--- START ---
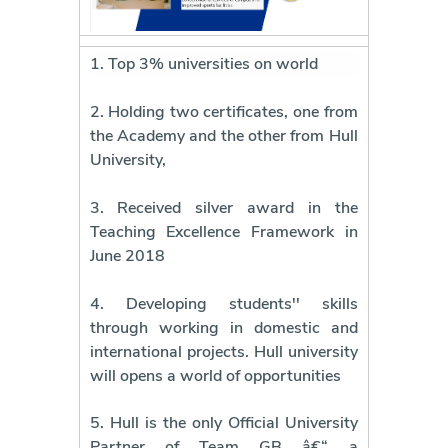
1. Top 3% universities on world
2. Holding two certificates, one from
the Academy and the other from Hull
University,
3. Received silver award in the
Teaching Excellence Framework in
June 2018
4. Developing students'' skills
through working in domestic and
international projects. Hull university
will opens a world of opportunities
5. Hull is the only Official University
Partner of Team GB â€“ a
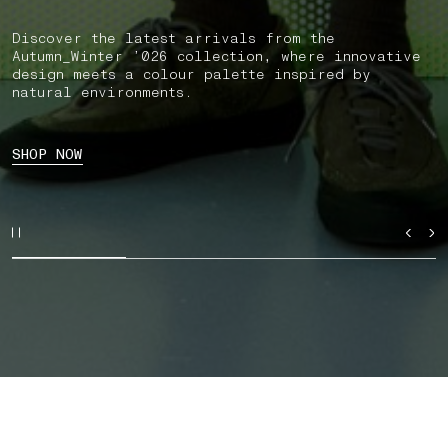
Discover the latest arrivals from the
Autumn_Winter ’026 collection, where innovative
design meets a colour palette inspired by
natural environments.
SHOP NOW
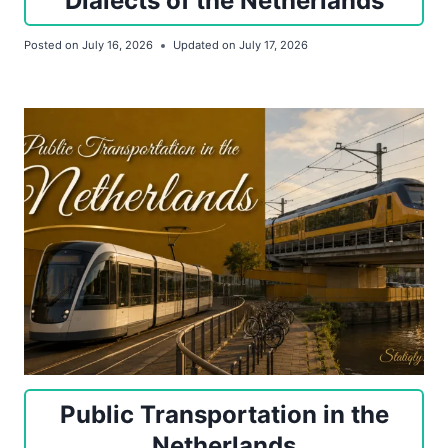
Dialects of the Netherlands
Posted on
July 16, 2026
Updated on
July 17, 2026
Public Transportation in the
Netherlands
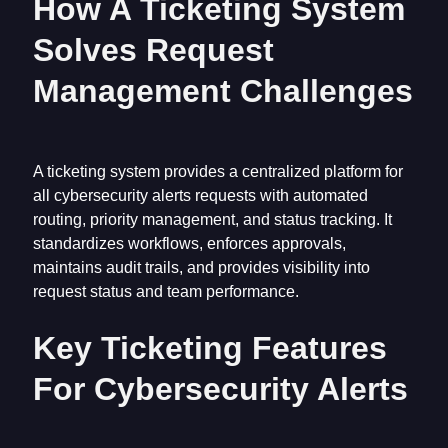
How A Ticketing System
Solves Request
Management Challenges
A ticketing system provides a centralized platform for
all cybersecurity alerts requests with automated
routing, priority management, and status tracking. It
standardizes workflows, enforces approvals,
maintains audit trails, and provides visibility into
request status and team performance.
Key Ticketing Features
For Cybersecurity Alerts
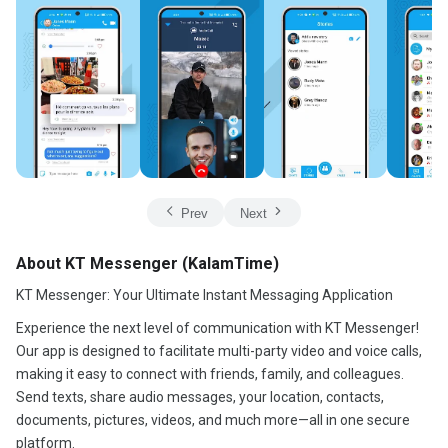
Prev
Next
About KT Messenger (KalamTime)
KT Messenger: Your Ultimate Instant Messaging Application
Experience the next level of communication with KT Messenger!
Our app is designed to facilitate multi-party video and voice calls,
making it easy to connect with friends, family, and colleagues.
Send texts, share audio messages, your location, contacts,
documents, pictures, videos, and much more—all in one secure
platform.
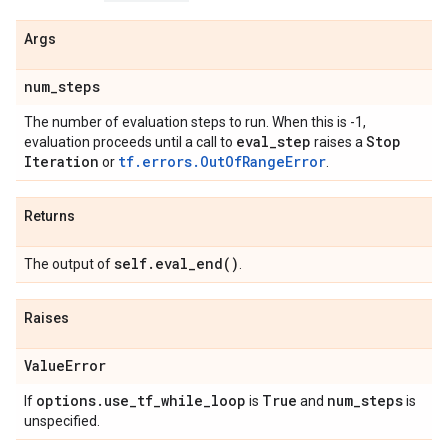
Args
num
_
steps
The number of evaluation steps to run. When this is -1,
eval
_
step
Stop
evaluation proceeds until a call to
raises a
Iteration
tf.errors.OutOfRangeError
or
.
Returns
self
.
eval_end(
)
The output of
.
Raises
Value
Error
options
.
use
_
tf
_
while
_
loop
True
num
_
steps
If
is
and
is
unspecified.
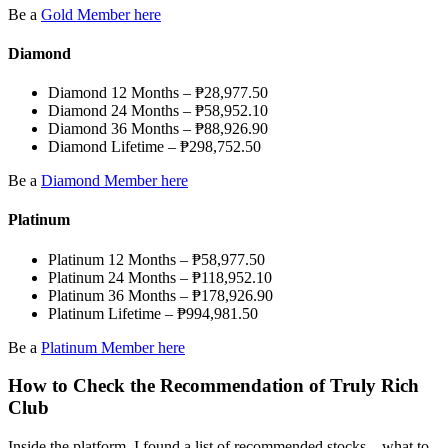
Be a
Gold Member here
Diamond
Diamond 12 Months – ₱28,977.50
Diamond 24 Months – ₱58,952.10
Diamond 36 Months – ₱88,926.90
Diamond Lifetime – ₱298,752.50
Be a
Diamond Member here
Platinum
Platinum 12 Months – ₱58,977.50
Platinum 24 Months – ₱118,952.10
Platinum 36 Months – ₱178,926.90
Platinum Lifetime – ₱994,981.50
Be a
Platinum Member here
How to Check the Recommendation of Truly Rich
Club
Inside the platform, I found a list of recommended stocks—what to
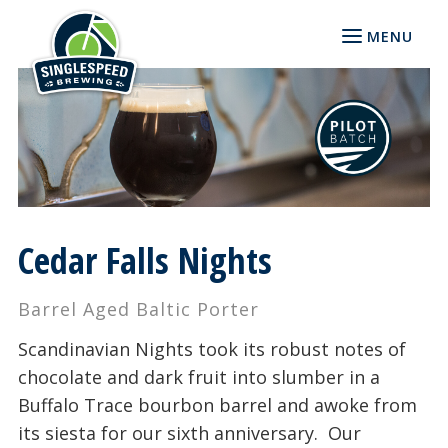
MENU
Cedar Falls Nights
Barrel Aged Baltic Porter
Scandinavian Nights took its robust notes of
chocolate and dark fruit into slumber in a
Buffalo Trace bourbon barrel and awoke from
its siesta for our sixth anniversary. Our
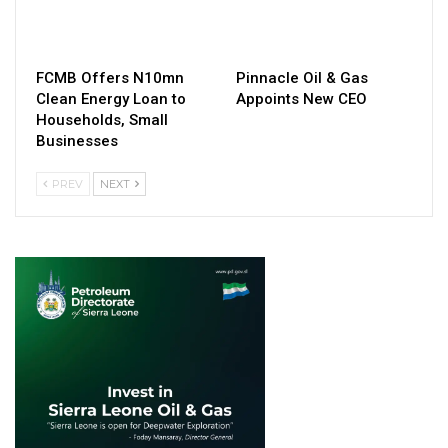
FCMB Offers N10mn
Pinnacle Oil & Gas
Clean Energy Loan to
Appoints New CEO
Households, Small
Businesses
PREV
NEXT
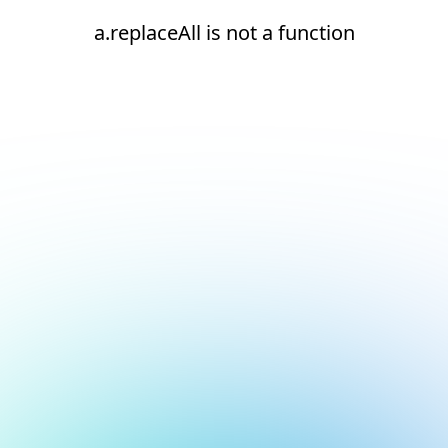
a.replaceAll is not a function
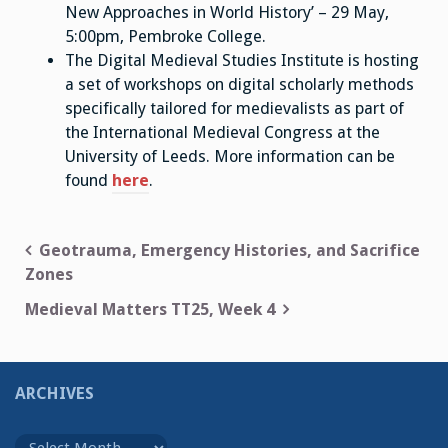
New Approaches in World History’ – 29 May,
5:00pm, Pembroke College.
The Digital Medieval Studies Institute is hosting
a set of workshops on digital scholarly methods
specifically tailored for medievalists as part of
the International Medieval Congress at the
University of Leeds. More information can be
found
here
.
Post
Geotrauma, Emergency Histories, and Sacrifice
Zones
navigation
Medieval Matters TT25, Week 4
ARCHIVES
Archives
--- END ---
EXERCISE GOAL: Omitting the images, output each record precisely as written.

RESULT FOR THIS EXERCISE:
1. Top 3% universities on world
2. Holding two certificates, one from
the Academy and the other from Hull
University,
3. Received silver award in the
Teaching Excellence Framework in
June 2018
4. Developing students'' skills
through working in domestic and
international projects. Hull university
will opens a world of opportunities
5. Hull is the only Official University
Partner of Team GB â€“ a
Discover the latest arrivals from the
Autumn_Winter ’026 collection, where innovative
design meets a colour palette inspired by
natural environments.
SHOP NOW
Dialects of the Netherlands
Posted on
July 16, 2026
Updated on
July 17, 2026
Public Transportation in the
Netherlands
How A Ticketing System
Solves Request
Management Challenges
A ticketing system provides a centralized platform for
all cybersecurity alerts requests with automated
routing, priority management, and status tracking. It
standardizes workflows, enforces approvals,
maintains audit trails, and provides visibility into
request status and team performance.
Key Ticketing Features
For Cybersecurity Alerts
Prev
Next
About KT Messenger (KalamTime)
KT Messenger: Your Ultimate Instant Messaging Application
Experience the next level of communication with KT Messenger!
Our app is designed to facilitate multi-party video and voice calls,
making it easy to connect with friends, family, and colleagues.
Send texts, share audio messages, your location, contacts,
documents, pictures, videos, and much more—all in one secure
platform.
Args
num
_
steps
The number of evaluation steps to run. When this is -1,
eval
_
step
Stop
evaluation proceeds until a call to
raises a
Iteration
tf.errors.OutOfRangeError
or
.
Returns
self
.
eval_end(
)
The output of
.
Raises
Value
Error
options
.
use
_
tf
_
while
_
loop
True
num
_
steps
If
is
and
is
unspecified.
Be a
Gold Member here
Diamond
Diamond 12 Months – ₱28,977.50
Diamond 24 Months – ₱58,952.10
Diamond 36 Months – ₱88,926.90
Diamond Lifetime – ₱298,752.50
Be a
Diamond Member here
Platinum
Platinum 12 Months – ₱58,977.50
Platinum 24 Months – ₱118,952.10
Platinum 36 Months – ₱178,926.90
Platinum Lifetime – ₱994,981.50
Be a
Platinum Member here
How to Check the Recommendation of Truly Rich
Club
Inside the platform, I found a list of recommended stocks—what to
MENU
Cedar Falls Nights
Barrel Aged Baltic Porter
Scandinavian Nights took its robust notes of
chocolate and dark fruit into slumber in a
Buffalo Trace bourbon barrel and awoke from
its siesta for our sixth anniversary. Our
FCMB Offers N10mn
Pinnacle Oil & Gas
Clean Energy Loan to
Appoints New CEO
Households, Small
Businesses
PREV
NEXT
a.replaceAll is not a function
New Approaches in World History’ – 29 May,
5:00pm, Pembroke College.
The Digital Medieval Studies Institute is hosting
a set of workshops on digital scholarly methods
specifically tailored for medievalists as part of
the International Medieval Congress at the
University of Leeds. More information can be
found
here
.
Post
Geotrauma, Emergency Histories, and Sacrifice
Zones
navigation
Medieval Matters TT25, Week 4
ARCHIVES
Archives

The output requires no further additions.